Kentucky Bluegrass – it’s probably the most well-known grass seed of them all. It’s the most recommended grass for New Jersey. Despite its name, not only is the grass seed not from Kentucky, it isn’t from the US! In fact, it came all the way from Europe (though it’s also found in areas of Asia). The ideal number is to plant around three pounds of seed per 1,000 sq ft of lawn. The best time to seed Kentucky Bluegrass is spring or fall.
Fine Fescues – in the southern region of New Jersey the soil is much different from the north. So, for southern cities, Fine Fescues are a good choice. There are different types of fescues, and you can mix them to get the best result. However, typically the hard fescue is efficient in sandy and dry soil. Creeping fescue does well in shade, and chewing fescue is the attractive option.
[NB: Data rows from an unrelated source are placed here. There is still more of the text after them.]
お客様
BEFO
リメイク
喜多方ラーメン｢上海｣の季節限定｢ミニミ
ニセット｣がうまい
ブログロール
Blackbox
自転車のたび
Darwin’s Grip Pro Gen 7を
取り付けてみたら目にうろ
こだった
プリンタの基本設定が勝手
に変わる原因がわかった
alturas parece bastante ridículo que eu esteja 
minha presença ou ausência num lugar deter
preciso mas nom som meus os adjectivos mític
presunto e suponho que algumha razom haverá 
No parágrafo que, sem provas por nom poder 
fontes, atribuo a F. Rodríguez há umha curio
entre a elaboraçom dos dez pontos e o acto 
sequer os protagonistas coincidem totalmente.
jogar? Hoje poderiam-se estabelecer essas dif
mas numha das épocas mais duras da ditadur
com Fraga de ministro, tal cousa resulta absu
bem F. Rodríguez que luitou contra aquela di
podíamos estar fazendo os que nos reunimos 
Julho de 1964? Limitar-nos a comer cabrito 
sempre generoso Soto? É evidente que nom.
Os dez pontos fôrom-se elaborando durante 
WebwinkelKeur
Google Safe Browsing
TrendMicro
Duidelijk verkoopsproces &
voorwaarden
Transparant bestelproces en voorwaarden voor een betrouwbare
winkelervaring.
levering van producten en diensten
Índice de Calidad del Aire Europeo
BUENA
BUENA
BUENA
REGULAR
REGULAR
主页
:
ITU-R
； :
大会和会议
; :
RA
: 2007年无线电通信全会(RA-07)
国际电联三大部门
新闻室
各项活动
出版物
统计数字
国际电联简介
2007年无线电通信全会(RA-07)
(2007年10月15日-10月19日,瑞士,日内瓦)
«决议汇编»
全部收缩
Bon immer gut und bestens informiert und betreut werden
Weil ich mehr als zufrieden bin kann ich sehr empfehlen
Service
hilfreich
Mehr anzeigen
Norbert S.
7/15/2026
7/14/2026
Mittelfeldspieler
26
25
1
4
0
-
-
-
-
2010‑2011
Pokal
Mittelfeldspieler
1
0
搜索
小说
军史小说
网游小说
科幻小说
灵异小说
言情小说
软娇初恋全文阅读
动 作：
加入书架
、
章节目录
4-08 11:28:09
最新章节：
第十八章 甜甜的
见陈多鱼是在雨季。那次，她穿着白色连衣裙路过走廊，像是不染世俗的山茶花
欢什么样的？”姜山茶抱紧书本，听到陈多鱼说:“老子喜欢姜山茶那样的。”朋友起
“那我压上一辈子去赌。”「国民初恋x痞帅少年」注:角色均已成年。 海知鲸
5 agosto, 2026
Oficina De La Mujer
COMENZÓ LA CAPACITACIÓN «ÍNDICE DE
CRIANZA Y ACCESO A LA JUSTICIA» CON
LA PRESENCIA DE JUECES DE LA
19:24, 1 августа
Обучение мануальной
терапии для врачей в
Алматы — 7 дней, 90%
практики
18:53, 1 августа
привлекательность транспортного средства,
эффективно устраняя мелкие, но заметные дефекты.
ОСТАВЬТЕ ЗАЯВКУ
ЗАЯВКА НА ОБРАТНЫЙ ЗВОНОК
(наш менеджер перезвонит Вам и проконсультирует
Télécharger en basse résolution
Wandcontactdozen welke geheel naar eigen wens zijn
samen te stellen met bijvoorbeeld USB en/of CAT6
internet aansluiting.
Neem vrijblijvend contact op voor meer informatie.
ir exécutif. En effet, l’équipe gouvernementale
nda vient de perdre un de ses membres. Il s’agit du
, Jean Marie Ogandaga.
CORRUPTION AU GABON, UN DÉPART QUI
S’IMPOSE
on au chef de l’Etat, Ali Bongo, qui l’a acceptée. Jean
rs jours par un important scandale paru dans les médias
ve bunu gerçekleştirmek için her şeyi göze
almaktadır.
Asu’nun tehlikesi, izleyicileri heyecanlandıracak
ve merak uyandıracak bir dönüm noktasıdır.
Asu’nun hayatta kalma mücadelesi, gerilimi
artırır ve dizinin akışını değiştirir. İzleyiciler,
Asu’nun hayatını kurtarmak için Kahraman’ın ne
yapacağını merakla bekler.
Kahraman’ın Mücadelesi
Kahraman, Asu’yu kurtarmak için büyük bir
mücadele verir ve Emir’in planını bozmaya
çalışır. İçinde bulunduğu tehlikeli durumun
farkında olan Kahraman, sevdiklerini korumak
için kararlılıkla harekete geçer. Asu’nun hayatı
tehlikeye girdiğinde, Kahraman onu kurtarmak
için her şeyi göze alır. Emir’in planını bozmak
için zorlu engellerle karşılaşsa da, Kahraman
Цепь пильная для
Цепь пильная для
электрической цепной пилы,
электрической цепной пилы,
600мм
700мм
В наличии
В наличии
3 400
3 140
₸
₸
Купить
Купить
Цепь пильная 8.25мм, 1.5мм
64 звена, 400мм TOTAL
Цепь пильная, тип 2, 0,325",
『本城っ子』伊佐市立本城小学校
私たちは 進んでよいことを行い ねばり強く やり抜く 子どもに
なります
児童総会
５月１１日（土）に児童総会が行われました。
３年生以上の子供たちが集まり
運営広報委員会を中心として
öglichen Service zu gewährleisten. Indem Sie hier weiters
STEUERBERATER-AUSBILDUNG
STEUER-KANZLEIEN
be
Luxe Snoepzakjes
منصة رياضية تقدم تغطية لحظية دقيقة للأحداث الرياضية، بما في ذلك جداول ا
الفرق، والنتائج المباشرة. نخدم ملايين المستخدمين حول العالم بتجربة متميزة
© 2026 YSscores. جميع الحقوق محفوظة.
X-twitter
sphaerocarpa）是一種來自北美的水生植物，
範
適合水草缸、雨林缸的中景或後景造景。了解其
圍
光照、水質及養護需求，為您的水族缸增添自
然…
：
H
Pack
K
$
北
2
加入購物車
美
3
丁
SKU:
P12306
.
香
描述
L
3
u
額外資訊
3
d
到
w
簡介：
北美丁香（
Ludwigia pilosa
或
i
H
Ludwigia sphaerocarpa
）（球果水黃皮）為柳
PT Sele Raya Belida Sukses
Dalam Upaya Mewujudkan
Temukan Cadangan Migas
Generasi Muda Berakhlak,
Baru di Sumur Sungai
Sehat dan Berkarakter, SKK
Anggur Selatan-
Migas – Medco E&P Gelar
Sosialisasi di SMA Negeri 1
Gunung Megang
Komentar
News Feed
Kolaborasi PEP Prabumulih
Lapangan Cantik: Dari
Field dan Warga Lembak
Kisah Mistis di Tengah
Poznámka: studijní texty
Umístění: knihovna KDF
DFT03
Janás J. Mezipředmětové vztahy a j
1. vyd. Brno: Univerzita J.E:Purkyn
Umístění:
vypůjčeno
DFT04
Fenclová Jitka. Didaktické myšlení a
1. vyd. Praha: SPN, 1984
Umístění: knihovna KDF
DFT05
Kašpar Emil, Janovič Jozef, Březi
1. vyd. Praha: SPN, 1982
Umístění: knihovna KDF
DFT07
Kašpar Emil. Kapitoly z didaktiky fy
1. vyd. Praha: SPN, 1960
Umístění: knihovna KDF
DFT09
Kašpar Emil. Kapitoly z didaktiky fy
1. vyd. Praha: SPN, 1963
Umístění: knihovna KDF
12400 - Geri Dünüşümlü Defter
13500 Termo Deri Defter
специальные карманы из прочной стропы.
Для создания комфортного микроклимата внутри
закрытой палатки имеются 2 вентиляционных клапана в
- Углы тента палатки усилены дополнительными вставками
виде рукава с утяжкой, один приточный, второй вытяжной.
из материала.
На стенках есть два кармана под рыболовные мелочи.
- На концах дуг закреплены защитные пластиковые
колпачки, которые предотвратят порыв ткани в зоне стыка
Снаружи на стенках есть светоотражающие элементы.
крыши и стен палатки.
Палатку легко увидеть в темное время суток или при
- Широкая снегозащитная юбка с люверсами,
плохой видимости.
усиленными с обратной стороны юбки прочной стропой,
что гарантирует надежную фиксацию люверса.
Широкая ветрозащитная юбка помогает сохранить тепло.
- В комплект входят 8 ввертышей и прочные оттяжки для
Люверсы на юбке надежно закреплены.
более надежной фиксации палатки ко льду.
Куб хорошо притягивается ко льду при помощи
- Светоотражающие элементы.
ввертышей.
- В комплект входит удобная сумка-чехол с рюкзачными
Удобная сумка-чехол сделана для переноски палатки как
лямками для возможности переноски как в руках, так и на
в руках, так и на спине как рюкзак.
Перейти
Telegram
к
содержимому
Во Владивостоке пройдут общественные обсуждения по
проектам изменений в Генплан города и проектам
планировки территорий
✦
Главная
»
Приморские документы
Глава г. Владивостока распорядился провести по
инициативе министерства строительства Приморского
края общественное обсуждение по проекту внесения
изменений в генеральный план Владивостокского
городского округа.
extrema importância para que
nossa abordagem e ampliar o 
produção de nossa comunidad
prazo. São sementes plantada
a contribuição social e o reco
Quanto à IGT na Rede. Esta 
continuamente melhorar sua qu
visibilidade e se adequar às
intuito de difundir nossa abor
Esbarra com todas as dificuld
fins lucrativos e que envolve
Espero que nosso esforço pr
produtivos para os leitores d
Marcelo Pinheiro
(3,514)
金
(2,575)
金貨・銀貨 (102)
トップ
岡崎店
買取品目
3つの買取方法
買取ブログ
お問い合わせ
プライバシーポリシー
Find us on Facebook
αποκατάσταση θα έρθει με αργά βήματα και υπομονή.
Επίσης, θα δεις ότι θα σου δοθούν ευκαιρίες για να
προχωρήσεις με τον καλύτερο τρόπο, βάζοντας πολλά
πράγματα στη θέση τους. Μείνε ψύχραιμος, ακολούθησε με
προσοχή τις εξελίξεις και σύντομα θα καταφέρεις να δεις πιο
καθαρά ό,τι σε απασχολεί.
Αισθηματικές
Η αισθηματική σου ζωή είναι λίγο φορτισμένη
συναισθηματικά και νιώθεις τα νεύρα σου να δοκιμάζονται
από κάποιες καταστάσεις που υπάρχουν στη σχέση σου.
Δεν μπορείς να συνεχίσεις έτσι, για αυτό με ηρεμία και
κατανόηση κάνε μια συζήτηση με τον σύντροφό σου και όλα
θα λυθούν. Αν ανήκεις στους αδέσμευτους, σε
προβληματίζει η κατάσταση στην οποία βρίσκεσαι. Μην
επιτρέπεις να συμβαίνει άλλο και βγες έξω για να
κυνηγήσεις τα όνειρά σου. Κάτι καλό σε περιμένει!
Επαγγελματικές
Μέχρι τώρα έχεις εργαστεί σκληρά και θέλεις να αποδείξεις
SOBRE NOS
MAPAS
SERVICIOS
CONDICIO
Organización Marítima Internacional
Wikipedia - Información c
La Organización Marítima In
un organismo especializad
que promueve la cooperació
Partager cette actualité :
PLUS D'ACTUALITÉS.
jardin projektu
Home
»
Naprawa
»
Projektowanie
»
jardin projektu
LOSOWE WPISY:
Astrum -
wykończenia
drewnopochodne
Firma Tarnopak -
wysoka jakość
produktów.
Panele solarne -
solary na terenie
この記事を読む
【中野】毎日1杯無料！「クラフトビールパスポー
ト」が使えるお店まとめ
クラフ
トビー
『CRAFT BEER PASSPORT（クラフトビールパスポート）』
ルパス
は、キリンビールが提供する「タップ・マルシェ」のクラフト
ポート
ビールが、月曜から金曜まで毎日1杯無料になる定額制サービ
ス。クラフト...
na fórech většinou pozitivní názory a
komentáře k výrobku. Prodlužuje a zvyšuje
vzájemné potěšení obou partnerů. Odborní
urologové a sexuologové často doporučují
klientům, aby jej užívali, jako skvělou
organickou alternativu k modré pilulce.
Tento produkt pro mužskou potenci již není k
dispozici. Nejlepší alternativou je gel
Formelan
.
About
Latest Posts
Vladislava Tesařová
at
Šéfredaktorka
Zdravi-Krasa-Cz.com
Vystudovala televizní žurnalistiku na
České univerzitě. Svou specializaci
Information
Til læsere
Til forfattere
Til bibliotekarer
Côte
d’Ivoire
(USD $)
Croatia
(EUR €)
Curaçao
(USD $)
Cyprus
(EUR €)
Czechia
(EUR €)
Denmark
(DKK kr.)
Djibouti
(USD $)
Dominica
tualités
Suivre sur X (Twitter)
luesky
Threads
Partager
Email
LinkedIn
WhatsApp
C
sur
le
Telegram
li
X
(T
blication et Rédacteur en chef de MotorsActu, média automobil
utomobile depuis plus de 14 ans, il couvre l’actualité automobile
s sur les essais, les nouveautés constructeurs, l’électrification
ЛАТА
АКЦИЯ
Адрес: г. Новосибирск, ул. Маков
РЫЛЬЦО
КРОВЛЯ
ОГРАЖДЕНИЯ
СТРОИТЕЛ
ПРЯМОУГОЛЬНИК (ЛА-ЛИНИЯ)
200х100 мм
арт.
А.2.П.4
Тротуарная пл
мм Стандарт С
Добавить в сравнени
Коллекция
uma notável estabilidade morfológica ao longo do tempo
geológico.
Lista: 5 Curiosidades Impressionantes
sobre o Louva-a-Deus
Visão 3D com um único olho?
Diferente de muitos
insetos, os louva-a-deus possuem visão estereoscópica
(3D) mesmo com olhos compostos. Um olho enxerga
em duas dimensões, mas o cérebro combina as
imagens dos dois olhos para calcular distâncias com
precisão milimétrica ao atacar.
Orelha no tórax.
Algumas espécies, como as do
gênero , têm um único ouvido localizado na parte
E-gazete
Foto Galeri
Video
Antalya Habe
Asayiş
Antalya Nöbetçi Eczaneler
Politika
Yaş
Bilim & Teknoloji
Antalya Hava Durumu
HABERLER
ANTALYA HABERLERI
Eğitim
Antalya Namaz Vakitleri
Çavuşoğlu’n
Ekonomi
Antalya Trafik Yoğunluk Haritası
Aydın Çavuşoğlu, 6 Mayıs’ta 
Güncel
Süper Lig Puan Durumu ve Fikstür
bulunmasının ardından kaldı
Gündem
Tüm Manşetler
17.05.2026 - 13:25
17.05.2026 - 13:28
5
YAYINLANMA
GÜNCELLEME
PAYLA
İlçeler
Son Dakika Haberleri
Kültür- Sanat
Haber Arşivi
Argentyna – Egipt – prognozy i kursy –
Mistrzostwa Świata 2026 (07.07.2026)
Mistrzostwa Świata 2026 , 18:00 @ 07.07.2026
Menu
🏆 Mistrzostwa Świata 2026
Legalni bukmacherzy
They all need very little maintenance.
Perennial Ryegrass – if you need a grass that can handle heavy traffic, then Perennial Ryegrass might be right for you. Here’s the thing – it needs plenty of water and if you live in a dry area, it might not turn out well for you. Like Kentucky Bluegrass, you are looking at three pounds of seed per 1,000 sq ft. The seeds germinate quickly, you’ll see sprouts within a week if you create the ideal conditions for it.
The Hardiness Zone
Before you determine which grass seed is right for you, you need to check out your hardiness zone. In New Jersey, this ranges from 6a to 7b. That can mean a temperature swing of 20 degrees. Typically, the interior areas and northern regions of New Jersey are 6a and 6b. It’s the coastal and southern regions that are in 7a or 7b. You can still find that out online using your zip code. That should help you settle which grass seed is right for you.
Of course, there are also drawbacks. Mixing your seeds might not create the uniform look you will achieve with a single grass seed.
However, the pros do outweigh that. Mixed seeds offer pest management – if you plant a single grass, a pest can wipe out your whole lawn. Whereas, a mixture will offer you protection from a variety of pests. Additionally, life cycle – when you have a ryegrass that grows quickly it can fill in patches where erosion has occurred. With the different growth patterns with various seeds, you can establish your lawn quicker and it will be more attractive.